Lan Deng has been a leading researcher studying one of the most vexing societal problems: the lack of affordable housing and what to do about it. Born in China, Deng, an associate professor of urban and regional planning at Taubman College, lived through the transformation of China’s housing sector from a state-run to a market-based system. Since coming to the U.S. in 1999 for her doctoral studies, she has dedicated her research to studying these two different systems.
“Affordability has become such a grave concern in many countries across the world,” she says. “Housing is so important for every family. It’s not just a roof over your head. It’s a foundation for everything.”
Deng’s research has examined the strong government role in responding to China’s housing affordability challenge, as well as the use of market-based solutions for affordable housing provisions in the U.S. “I pay a lot of attention to how policies interact with different market environments,” she says, “trying to understand how a program operates in different contexts.” Despite what they were able to accomplish, the two different approaches the U.S. and China have taken face their own constraints, she says. She explains that in China, where the state owns urban land, there’s an incentive to sell the land at high prices in order to fund government spending. But in doing so, that has increased the cost of development, causing housing prices to rise. “Sometimes excessive state participation in the market can cause serious problems,” she says.
Yet, “a market-based solution has its own issues,” she adds. She explains that in the U.S., stagnant income growth coupled with rising housing costs have severely limited what market-based programs could do.
Deng says that planners are action-oriented, and she is interested in identifying solutions to the affordable housing shortage. “In order to do so, we need to understand what is going on with the existing housing system. And then we need to figure out how we can address the problems it has.”

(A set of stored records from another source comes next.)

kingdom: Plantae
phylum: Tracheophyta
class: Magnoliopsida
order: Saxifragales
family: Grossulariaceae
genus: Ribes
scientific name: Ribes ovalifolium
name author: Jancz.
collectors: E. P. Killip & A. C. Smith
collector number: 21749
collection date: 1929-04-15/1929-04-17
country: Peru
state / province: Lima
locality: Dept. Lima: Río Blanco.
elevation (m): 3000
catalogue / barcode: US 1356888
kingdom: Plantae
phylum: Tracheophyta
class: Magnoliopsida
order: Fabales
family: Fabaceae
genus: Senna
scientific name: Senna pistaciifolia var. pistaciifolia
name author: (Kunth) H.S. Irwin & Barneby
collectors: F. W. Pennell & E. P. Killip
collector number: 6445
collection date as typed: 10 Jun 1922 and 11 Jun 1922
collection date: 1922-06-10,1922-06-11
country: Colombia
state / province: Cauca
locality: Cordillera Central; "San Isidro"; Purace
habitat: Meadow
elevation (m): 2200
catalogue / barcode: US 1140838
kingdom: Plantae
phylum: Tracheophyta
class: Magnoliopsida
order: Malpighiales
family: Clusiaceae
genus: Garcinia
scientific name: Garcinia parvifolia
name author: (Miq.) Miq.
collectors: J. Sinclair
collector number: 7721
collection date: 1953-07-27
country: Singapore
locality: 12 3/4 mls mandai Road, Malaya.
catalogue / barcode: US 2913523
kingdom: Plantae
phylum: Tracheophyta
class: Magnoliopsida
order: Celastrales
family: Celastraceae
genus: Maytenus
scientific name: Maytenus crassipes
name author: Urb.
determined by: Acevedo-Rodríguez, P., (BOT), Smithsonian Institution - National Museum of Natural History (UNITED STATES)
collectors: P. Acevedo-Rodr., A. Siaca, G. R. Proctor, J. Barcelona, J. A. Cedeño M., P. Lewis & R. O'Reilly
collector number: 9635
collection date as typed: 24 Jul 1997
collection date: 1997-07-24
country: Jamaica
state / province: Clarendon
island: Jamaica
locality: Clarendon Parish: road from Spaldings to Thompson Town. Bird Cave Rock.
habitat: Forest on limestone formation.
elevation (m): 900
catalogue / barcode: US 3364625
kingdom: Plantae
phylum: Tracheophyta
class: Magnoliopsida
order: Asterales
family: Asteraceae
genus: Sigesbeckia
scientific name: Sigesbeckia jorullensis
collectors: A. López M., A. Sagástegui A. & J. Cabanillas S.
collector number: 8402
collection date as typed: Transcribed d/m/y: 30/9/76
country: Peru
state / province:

After years of researching this issue, she says that solving the housing crisis in both the U.S. and China comes down to having the political will to directly tackle the causes of the problem: “The resources are so constrained, while the demand for affordable housing keeps rising. Currently it is far less than what is needed to be able to tackle these challenges” at a meaningful level. In the case of China, the key issue is whether the government is willing to lower the land cost, she says. In the U.S., substantial efforts are needed to bridge the gap between hosing cost and household income, she adds.
Since 2010, Deng also has been conducting research in Detroit. She was drawn to the city because of its proximity to Taubman College and the challenges the city faces. In studying Detroit, she learned that locating affordable housing as part of neighborhood revitalization strategy is essential. “They shouldn’t be in an isolated development. They should be in places where there are other redevelopment opportunities,” she says of affordable housing developments. Then, “Not only can these developments can contribute to neighborhood revitalization; when that revitalization is successful, you will have some affordable housing there to prevent displacement.”
In 2020, Deng took on two prominent roles that are testament to the acclaim her work has garnered and the esteem in which she is held by her peers. In July, she became associate director for the University of Michigan’s Lieberthal-Rogel Center for Chinese Studies, one of the most prominent centers in the study of China. She appreciates the opportunity to be part of a team that involves other disciplines like history, art, and humanities in promoting a deeper understanding of China. This also informs her planning research, she says: “History matters. Art matters. The strength of the built environment comes from those.” In April, she became the North American editor for Housing Studies, a leading international journal in the field of housing research. “It gives me an opportunity to work with scholars across the world and learn about interdisciplinary work in the field,” she says.
One of Deng’s current projects explores the role of the real estate development industry in shaping housing production in China. In this work, she has gained valuable insights from alumni who are working in that industry in China. In the future, she hopes to further expand her work of examining housing affordability as a global challenge. She believes her research has helped her become a more effective teacher, since she can provide many examples, both locally and globally, to help students understand the housing system they live in.
Many Taubman College alumni are “making great impact in the world. It makes me proud to work with these young, talented students,” she says. She’s also grateful that the college gives her the support to pursue what she most enjoys. “It’s been a privilege to be able to do research that I'm passionate about and to be able to teach the subjects that I’m passionate about.”